Do the old style amb transponders work at ALL local HARC sponsored tracks around here? Trying to determine if I need to buy the new style.

Thanks guys.


----------



## Guffinator (Aug 27, 2005)

By "Old style" if you mean this...then yes, it will.


----------



## killerkustoms (Nov 6, 2008)

Any Amb will work.


----------



## Ronborsk (Jan 28, 2006)

Thanks!


----------



## kstoracing (Oct 30, 2008)

Also, the MRT's will work too. The cloned versions.


----------



## Jeremy Cupps (Oct 31, 2009)

If the tracks have the newest decoder it will not count clones correctly! just so you know.


----------



## Guffinator (Aug 27, 2005)

Jeremy Cupps said:


> If the tracks have the newest decoder it will not count clones correctly! just so you know.

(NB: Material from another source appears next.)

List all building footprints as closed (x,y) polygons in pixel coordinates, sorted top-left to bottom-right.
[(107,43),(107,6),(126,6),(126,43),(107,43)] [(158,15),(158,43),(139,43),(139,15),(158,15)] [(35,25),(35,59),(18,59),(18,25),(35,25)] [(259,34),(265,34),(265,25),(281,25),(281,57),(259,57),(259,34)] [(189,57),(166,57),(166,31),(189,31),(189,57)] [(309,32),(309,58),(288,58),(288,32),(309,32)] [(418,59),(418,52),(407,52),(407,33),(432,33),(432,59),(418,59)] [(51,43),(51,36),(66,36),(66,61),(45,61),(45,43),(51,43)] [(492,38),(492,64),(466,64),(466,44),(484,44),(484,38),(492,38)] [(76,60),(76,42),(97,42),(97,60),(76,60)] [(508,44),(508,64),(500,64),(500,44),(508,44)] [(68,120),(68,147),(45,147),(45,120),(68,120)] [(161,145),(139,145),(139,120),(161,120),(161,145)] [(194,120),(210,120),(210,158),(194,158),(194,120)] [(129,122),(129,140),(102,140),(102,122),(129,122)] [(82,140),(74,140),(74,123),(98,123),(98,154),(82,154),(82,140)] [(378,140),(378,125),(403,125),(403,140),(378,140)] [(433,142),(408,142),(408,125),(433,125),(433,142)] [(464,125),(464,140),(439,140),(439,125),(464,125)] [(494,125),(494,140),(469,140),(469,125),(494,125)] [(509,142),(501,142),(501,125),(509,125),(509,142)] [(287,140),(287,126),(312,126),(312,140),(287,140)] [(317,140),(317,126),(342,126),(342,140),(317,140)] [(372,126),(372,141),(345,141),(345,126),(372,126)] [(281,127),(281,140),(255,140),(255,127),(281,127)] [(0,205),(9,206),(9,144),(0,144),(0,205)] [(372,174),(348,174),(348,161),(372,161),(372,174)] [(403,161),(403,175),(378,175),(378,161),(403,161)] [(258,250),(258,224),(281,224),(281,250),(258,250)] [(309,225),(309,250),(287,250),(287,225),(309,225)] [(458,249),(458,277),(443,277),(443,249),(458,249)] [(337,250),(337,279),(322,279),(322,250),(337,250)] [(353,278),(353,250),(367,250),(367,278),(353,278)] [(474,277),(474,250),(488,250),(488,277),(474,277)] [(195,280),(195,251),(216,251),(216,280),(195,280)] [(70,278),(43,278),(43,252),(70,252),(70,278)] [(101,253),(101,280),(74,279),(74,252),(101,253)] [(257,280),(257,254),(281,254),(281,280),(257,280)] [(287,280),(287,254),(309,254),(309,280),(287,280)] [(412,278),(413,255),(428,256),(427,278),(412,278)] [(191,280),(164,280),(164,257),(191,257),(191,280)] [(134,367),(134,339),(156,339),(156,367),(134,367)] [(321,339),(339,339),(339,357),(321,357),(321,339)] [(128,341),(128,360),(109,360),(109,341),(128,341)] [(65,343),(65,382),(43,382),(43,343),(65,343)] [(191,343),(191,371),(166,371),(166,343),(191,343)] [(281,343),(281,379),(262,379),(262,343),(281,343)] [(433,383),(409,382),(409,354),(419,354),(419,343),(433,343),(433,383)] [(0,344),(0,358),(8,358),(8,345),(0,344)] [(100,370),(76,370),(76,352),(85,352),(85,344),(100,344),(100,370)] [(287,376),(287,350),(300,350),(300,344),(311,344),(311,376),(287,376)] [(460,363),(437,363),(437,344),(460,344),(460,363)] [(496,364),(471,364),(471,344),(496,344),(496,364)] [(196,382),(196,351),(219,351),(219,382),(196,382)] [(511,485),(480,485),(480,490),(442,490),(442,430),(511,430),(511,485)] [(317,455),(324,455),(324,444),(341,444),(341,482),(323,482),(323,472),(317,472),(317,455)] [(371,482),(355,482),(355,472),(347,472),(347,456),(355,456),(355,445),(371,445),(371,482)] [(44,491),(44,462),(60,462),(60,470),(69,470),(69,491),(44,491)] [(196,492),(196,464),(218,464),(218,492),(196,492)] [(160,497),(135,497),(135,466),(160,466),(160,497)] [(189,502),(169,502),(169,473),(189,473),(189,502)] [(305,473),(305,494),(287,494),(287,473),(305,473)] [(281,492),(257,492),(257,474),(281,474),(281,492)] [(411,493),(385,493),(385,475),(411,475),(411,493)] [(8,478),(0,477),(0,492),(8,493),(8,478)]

Oh wow..I did not know that


----------



## Courtney Vaughan (Apr 11, 2007)

I have two used AMB's at the moment if you need some.......$75 each.....no cuts/splices in the wires, and the ears are trimmed nicely so it'll stick down well or stuff in a receiver box.


----------



## Jeremy Cupps (Oct 31, 2009)

good ole amb/my laps making sure they have the market cornered, if you look back at when they released the new decoder thats when the tp went up to 99.99 before that they were 69.99!


----------



## kstoracing (Oct 30, 2008)

Last time at Mikes, they picked up but, it was more difficult. I had to make sure it was as low as possible on the chassis. 

I may just pick up a new one eventually, but not in a rush to...lol.


Kind of sucks though, incase you wanted to clone your own PT so you only have to remember one number. lol.


----------



## Z-Man. (Mar 20, 2011)

Courtney Vaughan said:


> I have two used AMB's at the moment if you need some.......$75 each.....no cuts/splices in the wires, and the ears are trimmed nicely so it'll stick down well or stuff in a receiver box.


do you still have one right now?


----------



## Courtney Vaughan (Apr 11, 2007)

Yes sir! You can find a picture in the classified section. Price has been lowered to $65.

http://2coolfishing.com/ttmbforum/showthread.php?t=345475


----------



## cjtamu (Sep 22, 2004)

kstoracing said:


> Last time at Mikes, they picked up but, it was more difficult. I had to make sure it was as low as possible on the chassis.


That wasn't a PT issue, because my and other folk's AMB's weren't picking up either. I think they fixed that long ago. If they've gone to the new decoder, it will be interesting to see what happens with the clones.


----------